Cały twój – mówi człowiek do pieniądza. – Pochłaniasz mnie całkowicie. Poświęcam ci wszystkie siły, myśli i tęsknoty.
Cały swój – mówi egoista zamykając szczelnie drzwi do swego domu. – Mam wyłączne prawo do swego życia i szczęścia. Tylko do mnie należy mój czas, zdrowie i los.
Cały twój – mówi też człowiek swemu nałogowi, kaprysom, ambicjom i przyjemności. (…)
Człowiek nie należy do rzeczy, bo te mają być jego posłusznymi sługami.
Ani do ziemi, bo ta ma być jemu poddana.
Ani do działania, bo ono jest tylko drogą do podporządkowania ziemi.
Ani do siebie, bowiem jeden Bóg jest tym, od którego wyszliśmy i do którego powrócimy.
Należy więc do Boga. I najpiękniejsze, co może zrobić, to ze swojej <<wolnej stopy>>, z wolnego wyboru powiedzieć: Oto ja sługa Twój, Boże. I sługa sług Twoich, do których mnie poślesz. Ty, który klękałeś przed ludźmi w Wieczerniku, aby im nogi umywać.
Nie będę służył rzeczom, lecz Tobie.
Nie będę się chwiał – jak trzcina – za byle powiewem, bo o Twoje słowo opieram moje słowa, na Twojej mądrości buduję moją wiedzę, z Twojej obecności czerpię wiarę, radość i odwagę.

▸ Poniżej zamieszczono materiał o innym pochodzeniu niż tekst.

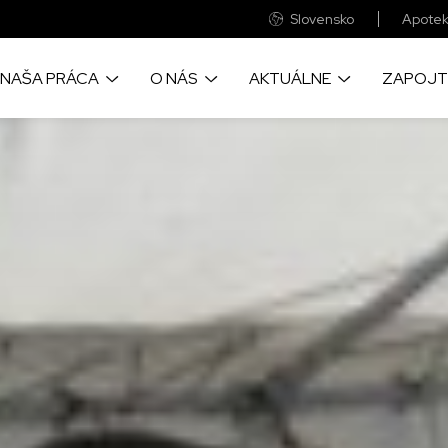
Slovensko
Apotek
NAŠA PRÁCA
O NÁS
AKTUÁLNE
ZAPOJT
o prinášame život
Sme medzinárodná zdravotnícka
Objavye aktulne správy a príbehy
Veľká časť finančnýc
cu pomoc, tam kde je to
humanitárna organizácia
z našich projektov okolo sveta
prostriedkov pochádza
eba
ste vy
Pozrite si naše každoročné
Velké fotografické reportáže zo
kde realizujeme naše
auditované finančné výkazy
zabudnutých kríz sveta
Udržateľnosť našich p
nebola možná bez spo
firmami a nadáciami
Objavte ako a prečo sme vznikli a
Zapojte sa a navštívte naše
informácie o chorobách,
všetko o významných udalostiach
pudujatia, kde sa dozviete viac o
ime, a o lekárskych
v našej práci
našej práci
Tu nájdete naše všet
 ktoré poskytujeme
bankové účty
Zistite, ako prevádzkujeme
globálnu sieť MAGNA
Pre vás neznamenajú
výdavok a pritom s n
ac o našich svedectvách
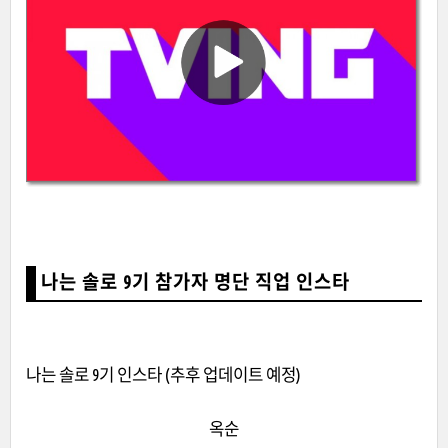
나는 솔로 9기 참가자 명단 직업 인스타
나는 솔로 9기 인스타 (추후 업데이트 예정)
옥순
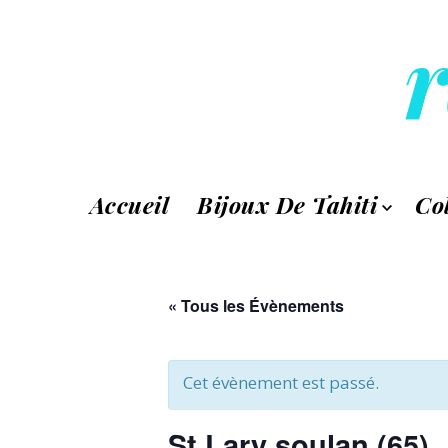
r
Accueil
Bijoux De Tahiti
Co
« Tous les Évènements
Cet évènement est passé.
St Lary soulan (65)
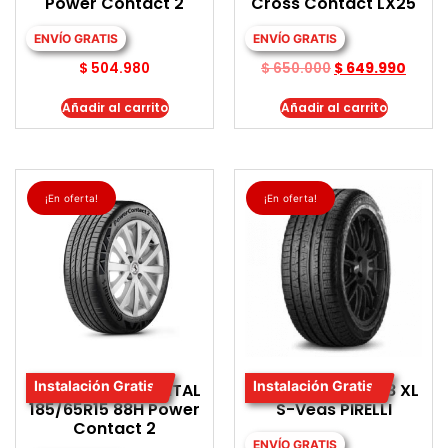
Power Contact 2
Cross Contact LX25
ENVÍO GRATIS
ENVÍO GRATIS
$
504.980
$
650.000
$
649.990
Añadir al carrito
Añadir al carrito
¡En oferta!
¡En oferta!
Instalación Gratis
Instalación Gratis
LLANTA CONTINENTAL
LLANTA 235/60R18 XL
185/65R15 88H Power
S-Veas PIRELLI
Contact 2
ENVÍO GRATIS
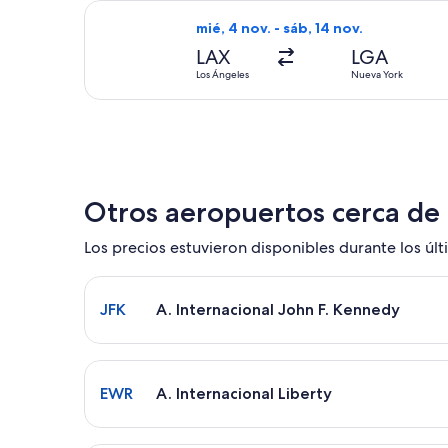
Seleccionar vuelo de JetBlue Airways
mié, 4 nov. - sáb, 14 nov.
LAX
LGA
Los Ángeles
Nueva York
Otros aeropuertos cerca de
Los precios estuvieron disponibles durante los últi
Seleccionar vuelo a A. Internacional John F. Kenn
JFK
A. Internacional John F. Kennedy
Seleccionar vuelo a A. Internacional Liberty EWR.
EWR
A. Internacional Liberty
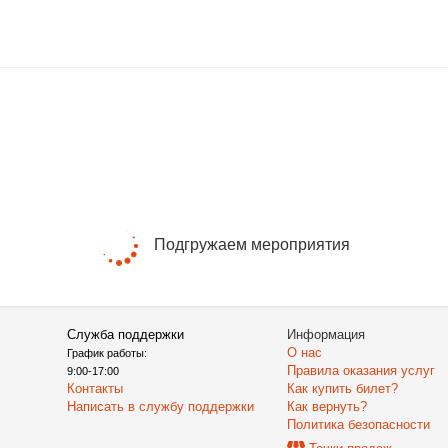
Подгружаем мероприятия
Служба поддержки
Информация
О нас
График работы:
Правила оказания услуг
9:00-17:00
Контакты
Как купить билет?
Написать в службу поддержки
Как вернуть?
Политика безопасности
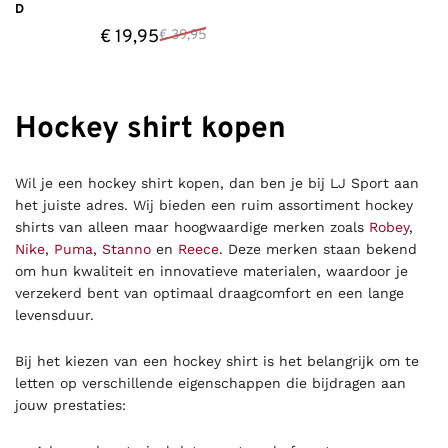
D
€
19,95
€
39,95
Hockey shirt kopen
Wil je een hockey shirt kopen, dan ben je bij LJ Sport aan
het juiste adres. Wij bieden een ruim assortiment hockey
shirts van alleen maar hoogwaardige merken zoals
Robey
,
Nike
,
Puma
,
Stanno
en
Reece
. Deze merken staan bekend
om hun kwaliteit en innovatieve materialen, waardoor je
verzekerd bent van optimaal draagcomfort en een lange
levensduur.
Bij het kiezen van een hockey shirt is het belangrijk om te
letten op verschillende eigenschappen die bijdragen aan
jouw prestaties:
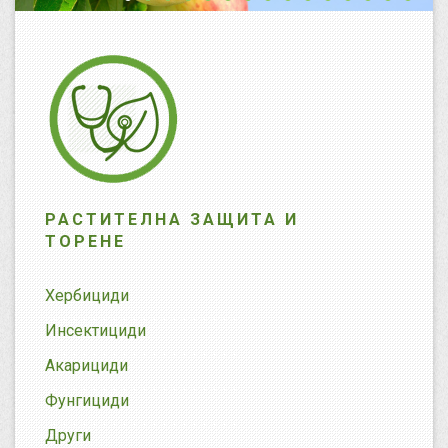
РАСТИТЕЛНА ЗАЩИТА И
ТОРЕНЕ
Хербициди
Инсектициди
Акарициди
Фунгициди
Други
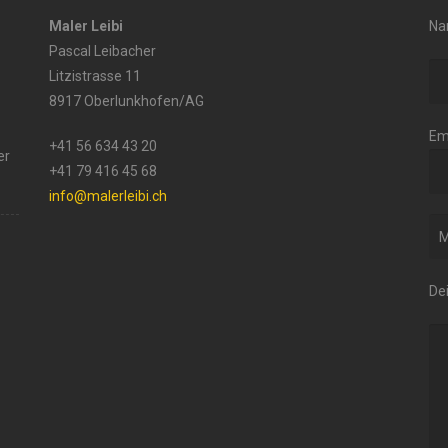
Maler Leibi
Na
Pascal Leibacher
Litzistrasse 11
8917 Oberlunkhofen/AG
Em
+41 56 634 43 20
er
+41 79 416 45 68
info@malerleibi.ch
De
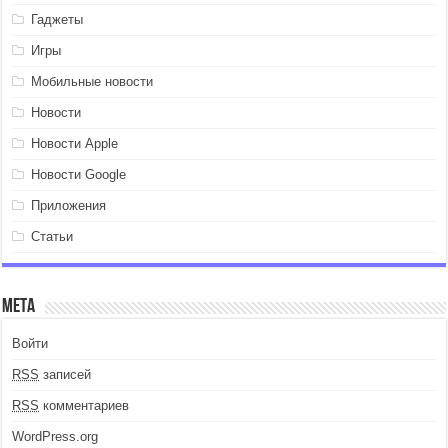
Гаджеты
Игры
Мобильные новости
Новости
Новости Apple
Новости Google
Приложения
Статьи
Мета
Войти
RSS
записей
RSS
комментариев
WordPress.org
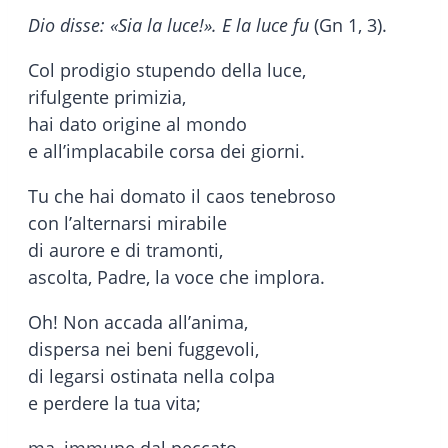
Dio disse: «Sia la luce!». E la luce fu
(Gn 1, 3).
Col prodigio stupendo della luce,
rifulgente primizia,
hai dato origine al mondo
e all’implacabile corsa dei giorni.
Tu che hai domato il caos tenebroso
con l’alternarsi mirabile
di aurore e di tramonti,
ascolta, Padre, la voce che implora.
Oh! Non accada all’anima,
dispersa nei beni fuggevoli,
di legarsi ostinata nella colpa
e perdere la tua vita;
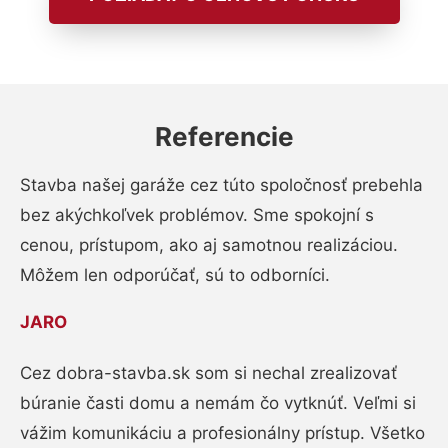
Referencie
Stavba našej garáže cez túto spoločnosť prebehla
bez akýchkoľvek problémov. Sme spokojní s
cenou, prístupom, ako aj samotnou realizáciou.
Môžem len odporúčať, sú to odborníci.
JARO
Cez dobra-stavba.sk som si nechal zrealizovať
búranie časti domu a nemám čo vytknúť. Veľmi si
vážim komunikáciu a profesionálny prístup. Všetko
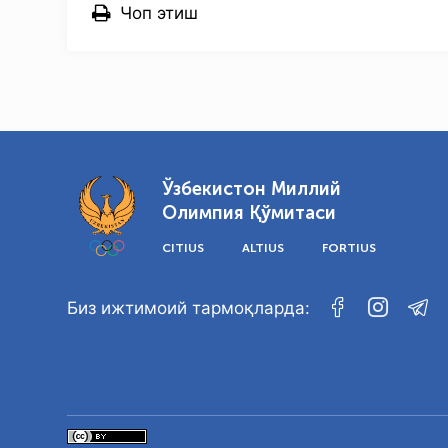
Чоп этиш
Ўзбекистон Миллий
Олимпия Қўмитаси
CITIUS
ALTIUS
FORTIUS
Биз ижтимоий тармоқларда:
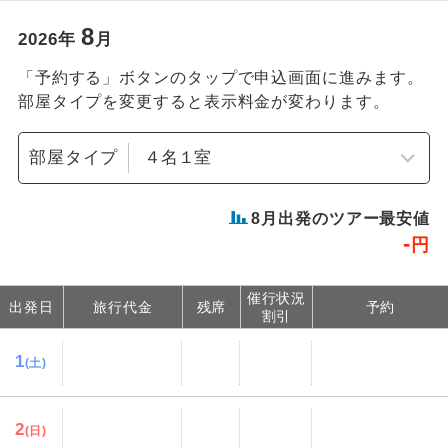
8
2026
年
月
「予約する」ボタンのタップで申込画面に進みます。
部屋タイプを変更すると表示料金が変わります。
部屋タイプ
8
月出発のツアー最安値
-
円
催行状況
出発日
旅行代金
残席
予約
割引
1
(土)
2
(日)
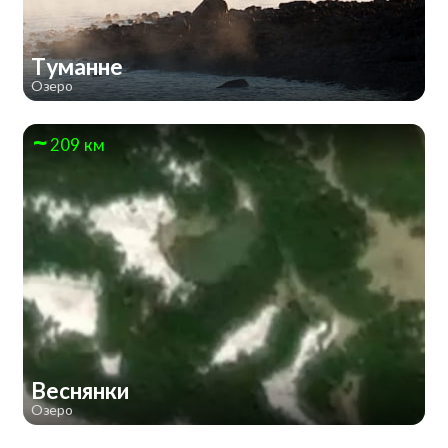
Туманне
Озеро
209 км
Веснянки
Озеро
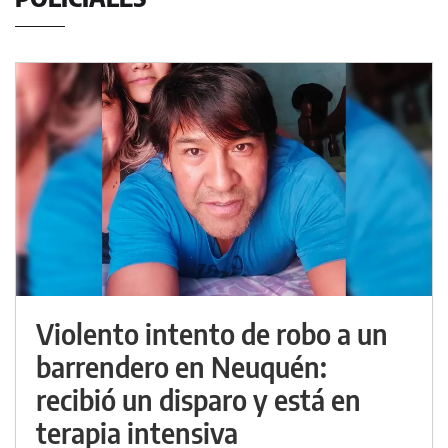
Violento intento de robo a un
barrendero en Neuquén:
recibió un disparo y está en
terapia intensiva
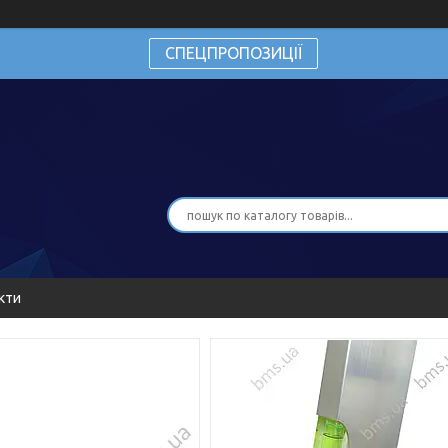
СПЕЦПРОПОЗИЦІЇ
кти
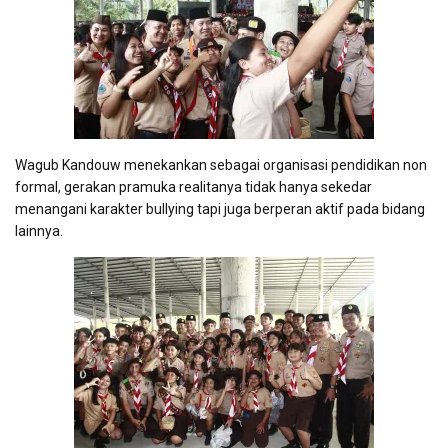
Wagub Kandouw menekankan sebagai organisasi pendidikan non
formal, gerakan pramuka realitanya tidak hanya sekedar
menangani karakter bullying tapi juga berperan aktif pada bidang
lainnya.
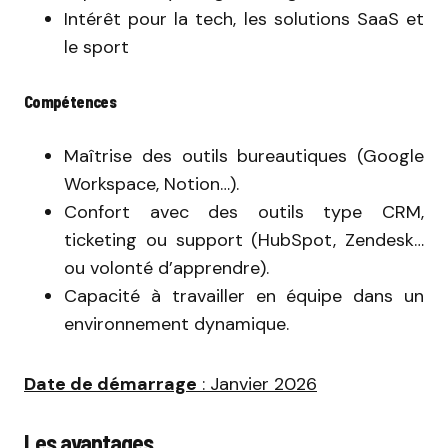
Intérêt pour la tech, les solutions SaaS et
le sport
Compétences
Maîtrise des outils bureautiques (Google
Workspace, Notion…).
Confort avec des outils type CRM,
ticketing ou support (HubSpot, Zendesk…
ou volonté d’apprendre).
Capacité à travailler en équipe dans un
environnement dynamique.
Date de démarrage
: Janvier 2026
Les avantages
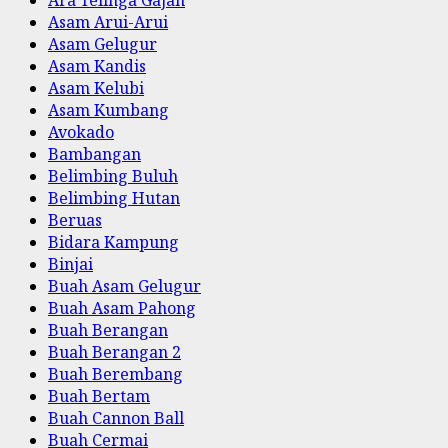
Asam Arui-Arui
Asam Gelugur
Asam Kandis
Asam Kelubi
Asam Kumbang
Avokado
Bambangan
Belimbing Buluh
Belimbing Hutan
Beruas
Bidara Kampung
Binjai
Buah Asam Gelugur
Buah Asam Pahong
Buah Berangan
Buah Berangan 2
Buah Berembang
Buah Bertam
Buah Cannon Ball
Buah Cermai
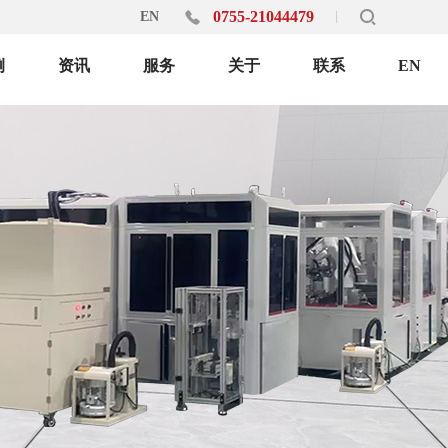
0755-21044479
EN
例
资讯
服务
关于
联系
EN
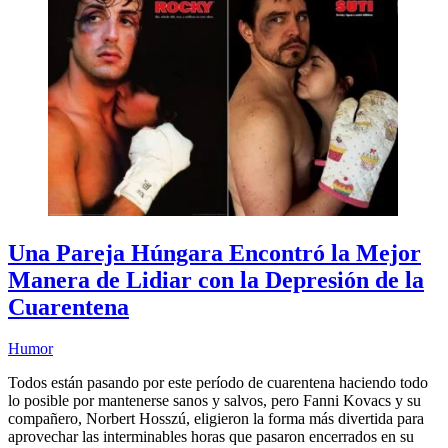
Una Pareja Húngara Encontró la Mejor
Manera de Lidiar con la Depresión de la
Cuarentena
Humor
Todos están pasando por este período de cuarentena haciendo todo
lo posible por mantenerse sanos y salvos, pero Fanni Kovacs y su
compañero, Norbert Hosszú, eligieron la forma más divertida para
aprovechar las interminables horas que pasaron encerrados en su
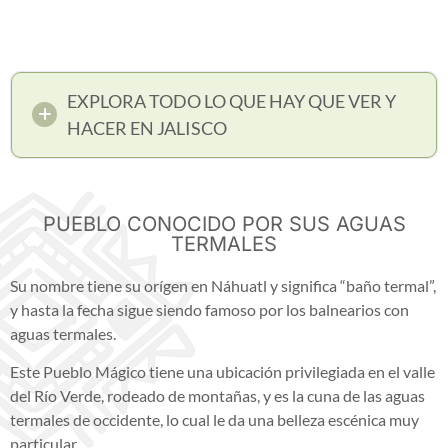
EXPLORA TODO LO QUE HAY QUE VER Y
HACER EN JALISCO
PUEBLO CONOCIDO POR SUS AGUAS
TERMALES
Su nombre tiene su orígen en Náhuatl y significa “baño termal”,
y hasta la fecha sigue siendo famoso por los balnearios con
aguas termales.
Este Pueblo Mágico
tiene una ubicación privilegiada en el valle
del Río Verde, rodeado de montañas, y es la cuna de las aguas
termales de occidente, lo cual le da una belleza escénica muy
particular.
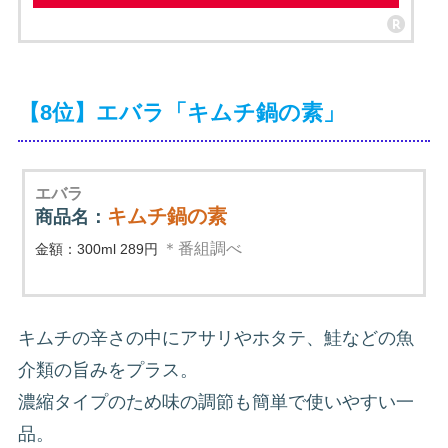
【8位】エバラ「キムチ鍋の素」
エバラ
キムチ鍋の素
商品名：
＊番組調べ
金額：300ml 289円
キムチの辛さの中にアサリやホタテ、鮭などの魚
介類の旨みをプラス。
濃縮タイプのため味の調節も簡単で使いやすい一
品。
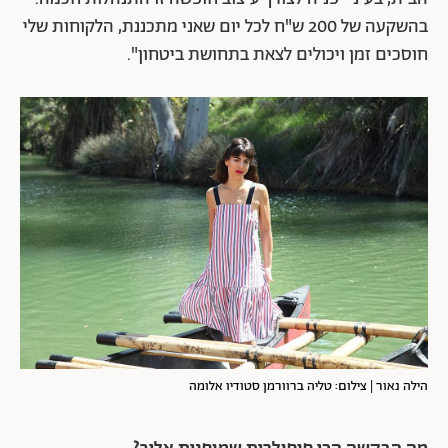
בהשקעה של 200 ש"ח לכל יום שאני מתכננת, הלקוחות שלי
חוסכים זמן ויכולים לצאת בתחושת ביטחון".
הילה נאור | צילום: טליה ברוורמן סטודיו אלומה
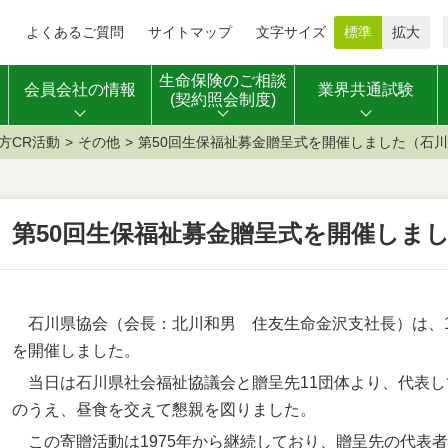
よくあるご質問
サイトマップ
文字サイズ
標準
拡大
生命保険のご相談
会員会社の情報
業界共通試験
(契約照会制度)
方CR活動
その他
第50回生保福祉募金贈呈式を開催しました（石
第50回生保福祉募金贈呈式を開催しま
石川県協会（会長：北川和男 住友生命金沢支社長）は、1
を開催しました。
当日は石川県社会福祉協議会と贈呈先11団体より、代表し
のうえ、昼食を交えて懇親を図りました。
この寄贈活動は1975年から継続しており、贈呈先の代表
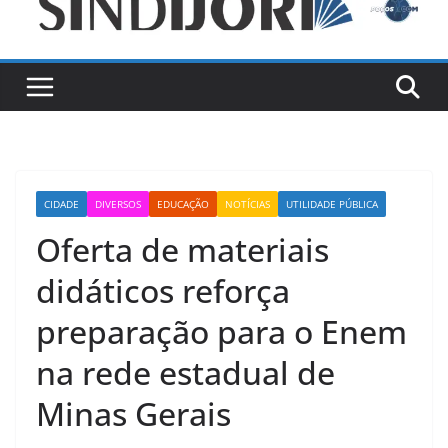
CIDADE
DIVERSOS
EDUCAÇÃO
NOTÍCIAS
UTILIDADE PÚBLICA
Oferta de materiais
didáticos reforça
preparação para o Enem
na rede estadual de
Minas Gerais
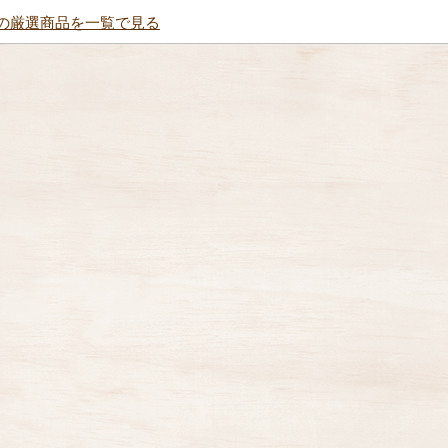
の厳選商品を一覧で見る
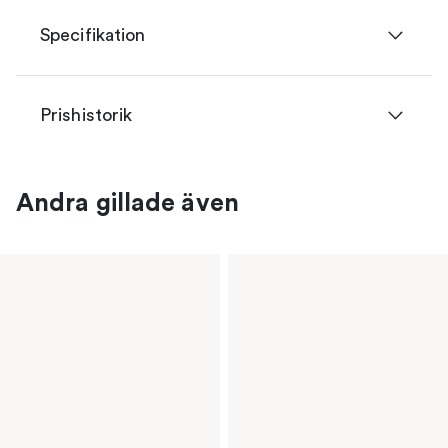
Specifikation
Prishistorik
Andra gillade även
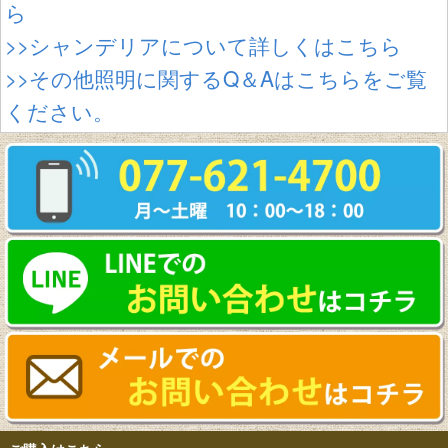
ら
>>シャンデリアについて詳しくはこちら
>>その他照明に関するQ＆Aはこちらをご覧
ください。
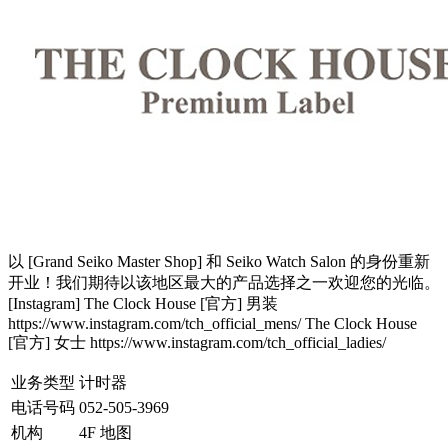
以 [Grand Seiko Master Shop] 和 Seiko Watch Salon 的身份重新
开业！我们期待以该地区最大的产品选择之一欢迎您的光临。
[Instagram] The Clock House [官方] 男装
https://www.instagram.com/tch_official_mens/ The Clock House
[官方] 女士 https://www.instagram.com/tch_official_ladies/
业务类型
计时器
电话号码
052-505-3969
机构
4F 地图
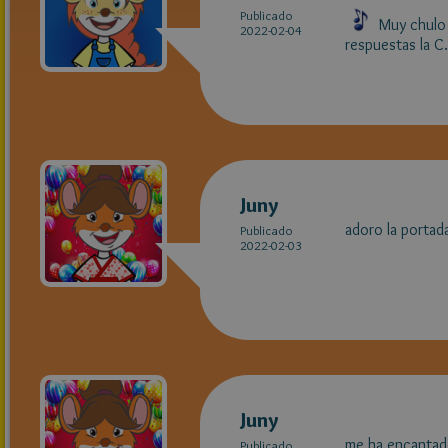
Publicado
Muy chulo!
2022-02-04
respuestas la 
Juny
adoro la portada
Publicado
2022-02-03
Juny
me ha encantado
Publicado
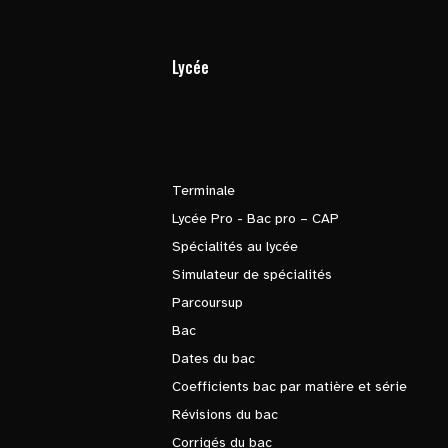
Lycée
Terminale
Lycée Pro - Bac pro – CAP
Spécialités au lycée
Simulateur de spécialités
Parcoursup
Bac
Dates du bac
Coefficients bac par matière et série
Révisions du bac
Corrigés du bac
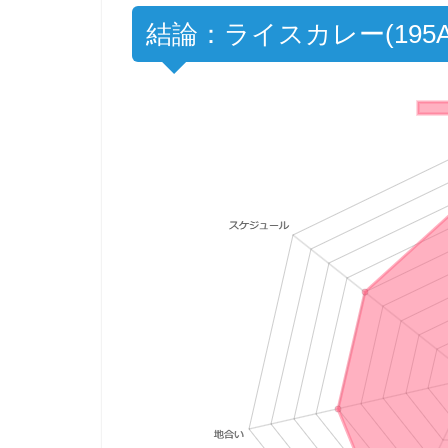
結論：ライスカレー(195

Należę do Ciebie, nie w części, ale w całości. Nie oddaję Ci tego, co mi zbywa, lecz wszystko. Nie należę do Ciebie tylko w niedzielę, lub tylko w czasie większych świąt, ale zawsze. Nie chcę dawać świeczki Tobie, a komuś innemu ogarek.
Wszystko należy do Ciebie, Cały Twój.
Szczęśliwi ci wszyscy, co potrafią jak Maria powierzyć się Bogu – błogosławione są wówczas owoce ich życia. Mogą się wówczas bezpiecznie oddać drugiemu człowiekowi, działaniu, ideom, może ich pochłaniać nauka, praca, rozmowa z dzieckiem, śpiew i wspaniały zjazd na nartach z ośnieżonego stoku góry – bowiem wszystkie ich słowa, myśli i uczynki są różne z Ducha poczęte, jeśli potrafią powiedzieć Cały Twój i – dotrzymać.”